I think that our Prayer Quilts that have become such an integral part of the ministry of this congregation work just like parables. They are tangible similes for the love and grace of God. What I mean is, when you try and talk with someone who is grieving or suffering or sorrowing or afraid…when you try and comfort someone who is facing surgery or a life-changing diagnosis...or when you’re just standing by, waiting, to see how things will come out…words seem so very insufficient and unsatisfying.
But how profoundly powerful it is to wrap someone in a quilt that is glowing with beauty, that has been infused with prayer, a quilt that is tangible and warm, a quilt that instantly takes us back to our deepest childhood sensations of comfort and assurance. You don’t have to say anything. The quilt is its own parable. The kingdom of God is like a Prayer Quilt that has been chosen and prayed and tied for you. The quilt is a simile to live by.
Today we baptize baby Sarah Elizabeth, whose name means “princess” and “blessed by God.” Along with her parents, godparents, and the wide circle of family and friends who so rejoice at her birth and life, we the church gather ‘round in her baptism to say that we will share with her Jesus’ great similes to live by, so that as she matures and grows in faith, as she at some future time claims the faith as her own, she will be rooted and grounded in the teachings of the Kingdom of God.
She will know the great power of God, present in the tiniest of seed, which bursts forth in our lives as growth, as change, as energy, as life itself. She will know the vitality of God’s yeasty presence that brings forth life and strength and wholeness. She will know the insistent, imperceptible, unquenchable vitality of the Holy Spirit, that treasure that is all around us and ready to be discovered and shared.

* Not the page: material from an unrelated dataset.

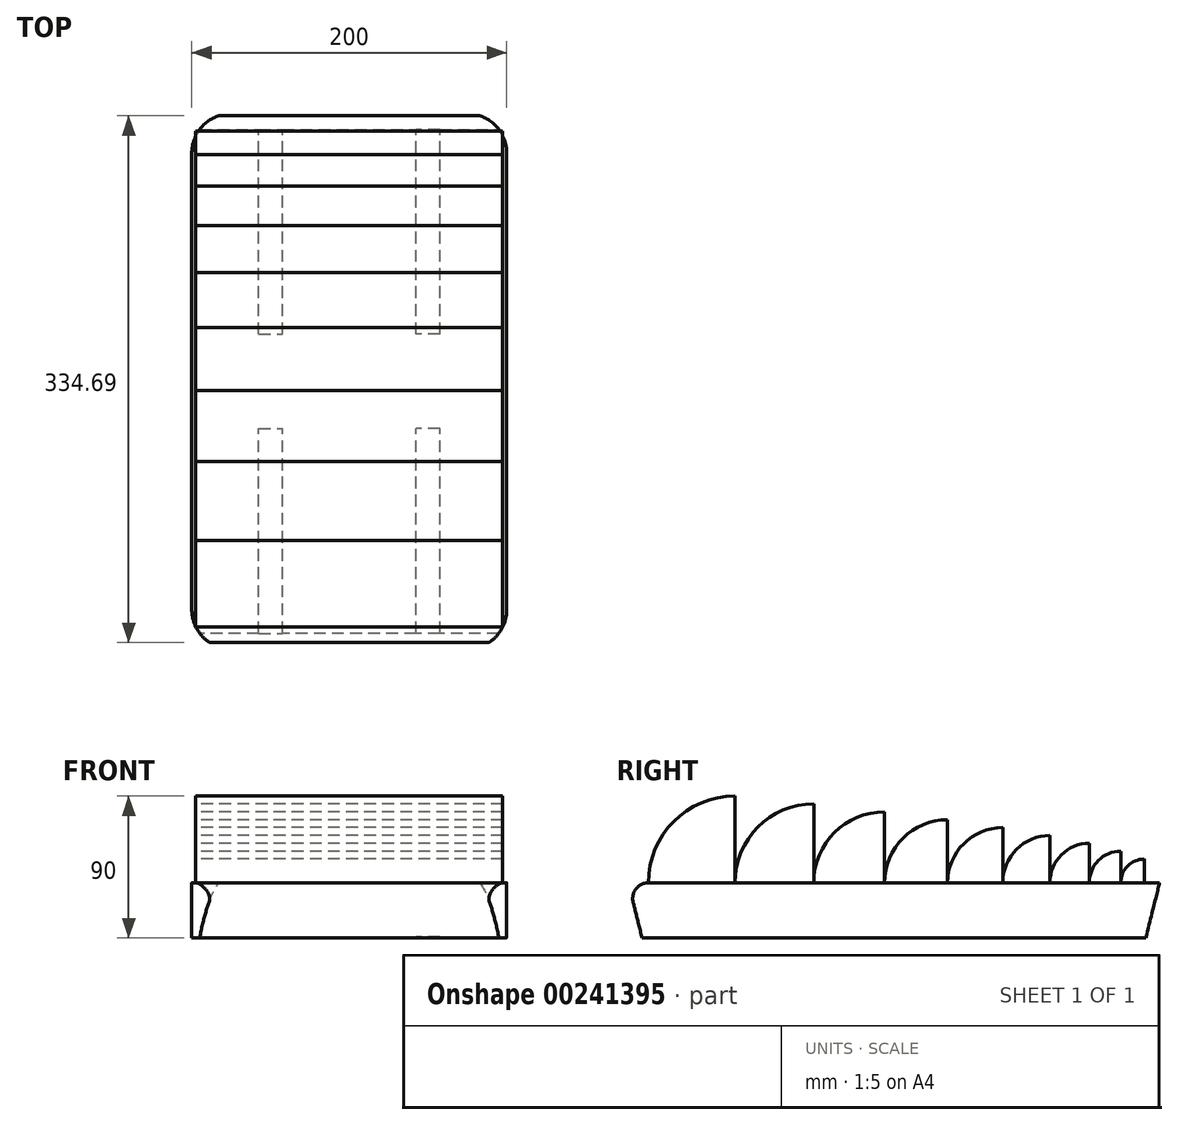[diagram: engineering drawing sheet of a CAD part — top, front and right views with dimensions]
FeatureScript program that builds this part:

“What is the kingdom of heaven like?” the first disciples must have asked Jesus, so long ago, sensing it in him, in his every word and deed. And in reply, he told them parables, he used simile and metaphor, comparing the divine to the ordinary, the holy to the human, bringing light to the mystery hidden in creation, beyond all concrete definition, revealing what was there all along hidden in plain view, something God alone can see.
This is faith to live by, the substance of things hoped for, the assurance of things not seen, as the Book of Hebrews says. It is as mighty as the tiniest mustard seed, as powerful as a measure of yeast, as full of possibility as treasure buried in a field.
May our eyes see and our ears hear these miracles that are there around us always.
Thanks be to God!
© Patricia Farris, 2008. Permission is given for brief quotation with attribution.